## [TASK TO CARRY OUT]
Print the lines starting with the one that contains "pose: elev=99.1 azim=165.4" and ending with the one that contains "Dot at: (309, 132)", with both of those included. Reproduce them exactly, without any change.

## [SOURCE MATERIAL]

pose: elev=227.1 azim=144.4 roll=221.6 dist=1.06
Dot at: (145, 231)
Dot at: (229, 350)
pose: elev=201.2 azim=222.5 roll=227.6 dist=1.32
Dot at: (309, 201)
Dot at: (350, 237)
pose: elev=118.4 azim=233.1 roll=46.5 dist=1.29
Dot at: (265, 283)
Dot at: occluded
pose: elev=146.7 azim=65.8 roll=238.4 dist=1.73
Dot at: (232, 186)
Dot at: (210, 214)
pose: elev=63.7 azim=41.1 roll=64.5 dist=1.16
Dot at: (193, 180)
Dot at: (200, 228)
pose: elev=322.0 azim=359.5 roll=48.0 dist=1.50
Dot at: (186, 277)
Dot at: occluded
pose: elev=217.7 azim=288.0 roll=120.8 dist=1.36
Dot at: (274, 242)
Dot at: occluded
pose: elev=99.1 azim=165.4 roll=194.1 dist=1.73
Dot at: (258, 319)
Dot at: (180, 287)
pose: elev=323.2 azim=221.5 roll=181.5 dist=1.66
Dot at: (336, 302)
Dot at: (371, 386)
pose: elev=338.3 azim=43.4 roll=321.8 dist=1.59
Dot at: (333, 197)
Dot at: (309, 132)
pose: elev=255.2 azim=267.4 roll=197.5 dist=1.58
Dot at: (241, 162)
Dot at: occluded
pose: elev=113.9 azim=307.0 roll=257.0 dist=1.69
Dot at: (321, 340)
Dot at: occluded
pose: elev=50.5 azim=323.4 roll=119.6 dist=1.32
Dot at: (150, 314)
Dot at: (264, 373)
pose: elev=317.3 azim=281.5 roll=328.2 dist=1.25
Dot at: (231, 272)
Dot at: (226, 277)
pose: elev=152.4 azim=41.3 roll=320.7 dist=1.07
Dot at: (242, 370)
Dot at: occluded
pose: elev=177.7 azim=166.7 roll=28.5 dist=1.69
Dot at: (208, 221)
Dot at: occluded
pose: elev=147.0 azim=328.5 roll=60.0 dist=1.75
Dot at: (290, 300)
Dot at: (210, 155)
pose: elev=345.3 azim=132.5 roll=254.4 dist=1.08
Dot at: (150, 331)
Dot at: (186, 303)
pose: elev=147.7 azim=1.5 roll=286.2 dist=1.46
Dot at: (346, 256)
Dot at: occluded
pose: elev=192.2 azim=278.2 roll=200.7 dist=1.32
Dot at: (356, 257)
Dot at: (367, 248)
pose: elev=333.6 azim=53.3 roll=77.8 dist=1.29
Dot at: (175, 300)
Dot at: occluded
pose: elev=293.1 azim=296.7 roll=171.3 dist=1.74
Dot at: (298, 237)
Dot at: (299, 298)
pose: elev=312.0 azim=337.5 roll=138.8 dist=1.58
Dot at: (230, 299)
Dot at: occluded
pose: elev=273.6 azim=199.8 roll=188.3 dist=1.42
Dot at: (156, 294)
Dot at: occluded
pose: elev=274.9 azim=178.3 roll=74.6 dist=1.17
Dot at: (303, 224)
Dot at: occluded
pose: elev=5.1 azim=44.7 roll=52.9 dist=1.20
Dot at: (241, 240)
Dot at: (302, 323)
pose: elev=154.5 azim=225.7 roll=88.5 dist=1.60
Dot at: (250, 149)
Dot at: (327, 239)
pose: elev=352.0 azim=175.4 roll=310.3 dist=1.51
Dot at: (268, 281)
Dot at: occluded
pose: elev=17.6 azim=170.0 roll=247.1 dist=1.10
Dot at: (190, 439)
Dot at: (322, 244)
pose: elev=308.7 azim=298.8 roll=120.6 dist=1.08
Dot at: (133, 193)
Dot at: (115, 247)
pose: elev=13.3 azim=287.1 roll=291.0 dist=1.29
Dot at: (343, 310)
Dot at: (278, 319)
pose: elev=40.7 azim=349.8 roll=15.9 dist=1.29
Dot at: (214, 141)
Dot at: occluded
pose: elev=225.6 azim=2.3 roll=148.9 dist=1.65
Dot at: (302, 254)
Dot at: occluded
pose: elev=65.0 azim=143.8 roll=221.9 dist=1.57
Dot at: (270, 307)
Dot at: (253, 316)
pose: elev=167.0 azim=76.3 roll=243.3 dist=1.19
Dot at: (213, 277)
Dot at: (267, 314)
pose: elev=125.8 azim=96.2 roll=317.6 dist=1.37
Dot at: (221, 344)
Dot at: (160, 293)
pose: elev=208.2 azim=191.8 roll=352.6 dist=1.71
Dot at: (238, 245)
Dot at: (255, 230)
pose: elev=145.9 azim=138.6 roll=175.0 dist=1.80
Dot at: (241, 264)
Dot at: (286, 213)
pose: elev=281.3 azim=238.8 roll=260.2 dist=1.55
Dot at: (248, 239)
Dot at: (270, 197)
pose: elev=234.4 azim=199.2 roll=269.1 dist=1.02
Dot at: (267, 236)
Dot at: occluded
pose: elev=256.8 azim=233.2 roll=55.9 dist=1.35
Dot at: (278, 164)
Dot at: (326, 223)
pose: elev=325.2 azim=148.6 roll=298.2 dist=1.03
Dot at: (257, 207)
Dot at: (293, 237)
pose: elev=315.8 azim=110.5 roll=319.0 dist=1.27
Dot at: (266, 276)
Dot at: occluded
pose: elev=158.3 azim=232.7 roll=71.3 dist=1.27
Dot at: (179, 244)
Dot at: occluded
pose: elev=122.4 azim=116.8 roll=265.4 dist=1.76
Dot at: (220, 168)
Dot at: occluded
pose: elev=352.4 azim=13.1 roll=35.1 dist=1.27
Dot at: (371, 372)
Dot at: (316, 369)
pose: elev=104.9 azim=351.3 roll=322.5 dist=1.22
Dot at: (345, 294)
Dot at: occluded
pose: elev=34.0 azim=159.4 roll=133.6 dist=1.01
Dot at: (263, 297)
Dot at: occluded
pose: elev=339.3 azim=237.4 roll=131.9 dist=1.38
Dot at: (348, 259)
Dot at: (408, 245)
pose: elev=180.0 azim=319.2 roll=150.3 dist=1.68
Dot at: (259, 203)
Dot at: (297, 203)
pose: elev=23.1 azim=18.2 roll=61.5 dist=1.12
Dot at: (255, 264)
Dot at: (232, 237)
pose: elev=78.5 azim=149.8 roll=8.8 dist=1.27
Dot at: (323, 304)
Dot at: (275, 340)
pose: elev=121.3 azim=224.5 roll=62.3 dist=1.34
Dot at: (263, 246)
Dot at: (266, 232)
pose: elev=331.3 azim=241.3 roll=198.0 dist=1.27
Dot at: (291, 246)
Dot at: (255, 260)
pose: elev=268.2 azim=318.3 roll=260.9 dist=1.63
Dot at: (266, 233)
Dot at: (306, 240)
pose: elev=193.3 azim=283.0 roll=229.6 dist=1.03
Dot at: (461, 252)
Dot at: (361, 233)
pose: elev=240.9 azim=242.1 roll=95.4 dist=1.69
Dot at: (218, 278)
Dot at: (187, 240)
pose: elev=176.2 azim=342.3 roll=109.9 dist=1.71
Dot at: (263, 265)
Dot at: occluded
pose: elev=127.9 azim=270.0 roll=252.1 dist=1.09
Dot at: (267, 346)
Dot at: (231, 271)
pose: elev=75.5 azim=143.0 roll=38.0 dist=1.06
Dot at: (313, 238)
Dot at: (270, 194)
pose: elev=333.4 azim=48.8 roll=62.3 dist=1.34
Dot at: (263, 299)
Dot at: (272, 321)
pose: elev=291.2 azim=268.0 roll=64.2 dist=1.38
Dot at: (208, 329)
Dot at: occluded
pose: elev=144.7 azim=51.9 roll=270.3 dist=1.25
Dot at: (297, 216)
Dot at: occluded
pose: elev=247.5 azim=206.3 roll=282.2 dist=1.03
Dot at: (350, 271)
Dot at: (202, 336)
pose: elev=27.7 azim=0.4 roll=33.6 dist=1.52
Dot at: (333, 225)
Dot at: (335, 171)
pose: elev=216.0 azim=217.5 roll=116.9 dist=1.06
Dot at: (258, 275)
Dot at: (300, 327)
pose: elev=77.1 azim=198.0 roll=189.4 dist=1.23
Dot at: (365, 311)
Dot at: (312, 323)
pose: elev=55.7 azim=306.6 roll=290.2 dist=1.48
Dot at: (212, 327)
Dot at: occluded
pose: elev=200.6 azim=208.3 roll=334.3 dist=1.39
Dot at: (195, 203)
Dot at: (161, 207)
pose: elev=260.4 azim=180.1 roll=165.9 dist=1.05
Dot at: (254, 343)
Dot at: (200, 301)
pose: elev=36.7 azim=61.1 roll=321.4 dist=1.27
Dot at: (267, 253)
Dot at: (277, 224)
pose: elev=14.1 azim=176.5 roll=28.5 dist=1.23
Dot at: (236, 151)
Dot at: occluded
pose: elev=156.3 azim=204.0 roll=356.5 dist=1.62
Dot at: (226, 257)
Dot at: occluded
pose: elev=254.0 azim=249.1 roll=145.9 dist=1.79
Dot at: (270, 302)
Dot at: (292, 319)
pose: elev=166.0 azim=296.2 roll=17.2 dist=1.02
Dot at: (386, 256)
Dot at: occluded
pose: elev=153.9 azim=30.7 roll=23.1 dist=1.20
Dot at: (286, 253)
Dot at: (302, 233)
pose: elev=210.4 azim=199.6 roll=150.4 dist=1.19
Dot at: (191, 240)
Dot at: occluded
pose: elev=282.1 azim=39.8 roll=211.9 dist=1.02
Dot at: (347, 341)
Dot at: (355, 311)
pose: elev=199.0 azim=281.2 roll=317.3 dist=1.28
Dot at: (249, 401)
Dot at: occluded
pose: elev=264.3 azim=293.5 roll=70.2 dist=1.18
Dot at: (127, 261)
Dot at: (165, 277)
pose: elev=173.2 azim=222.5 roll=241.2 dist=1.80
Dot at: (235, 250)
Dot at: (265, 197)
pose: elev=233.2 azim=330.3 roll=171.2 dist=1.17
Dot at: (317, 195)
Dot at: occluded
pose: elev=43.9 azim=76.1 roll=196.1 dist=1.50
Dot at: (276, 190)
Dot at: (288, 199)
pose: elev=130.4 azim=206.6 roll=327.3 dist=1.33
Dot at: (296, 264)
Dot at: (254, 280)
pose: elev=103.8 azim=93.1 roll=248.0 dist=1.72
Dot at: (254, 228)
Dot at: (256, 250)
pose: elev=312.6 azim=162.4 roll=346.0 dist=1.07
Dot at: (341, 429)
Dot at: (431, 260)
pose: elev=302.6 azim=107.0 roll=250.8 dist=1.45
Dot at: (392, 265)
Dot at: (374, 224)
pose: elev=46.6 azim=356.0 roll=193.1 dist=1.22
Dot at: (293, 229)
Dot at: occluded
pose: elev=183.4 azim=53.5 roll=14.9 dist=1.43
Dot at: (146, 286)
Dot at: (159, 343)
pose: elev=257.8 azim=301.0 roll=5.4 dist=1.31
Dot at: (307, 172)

## [THE RESPONSE]
pose: elev=99.1 azim=165.4 roll=194.1 dist=1.73
Dot at: (258, 319)
Dot at: (180, 287)
pose: elev=323.2 azim=221.5 roll=181.5 dist=1.66
Dot at: (336, 302)
Dot at: (371, 386)
pose: elev=338.3 azim=43.4 roll=321.8 dist=1.59
Dot at: (333, 197)
Dot at: (309, 132)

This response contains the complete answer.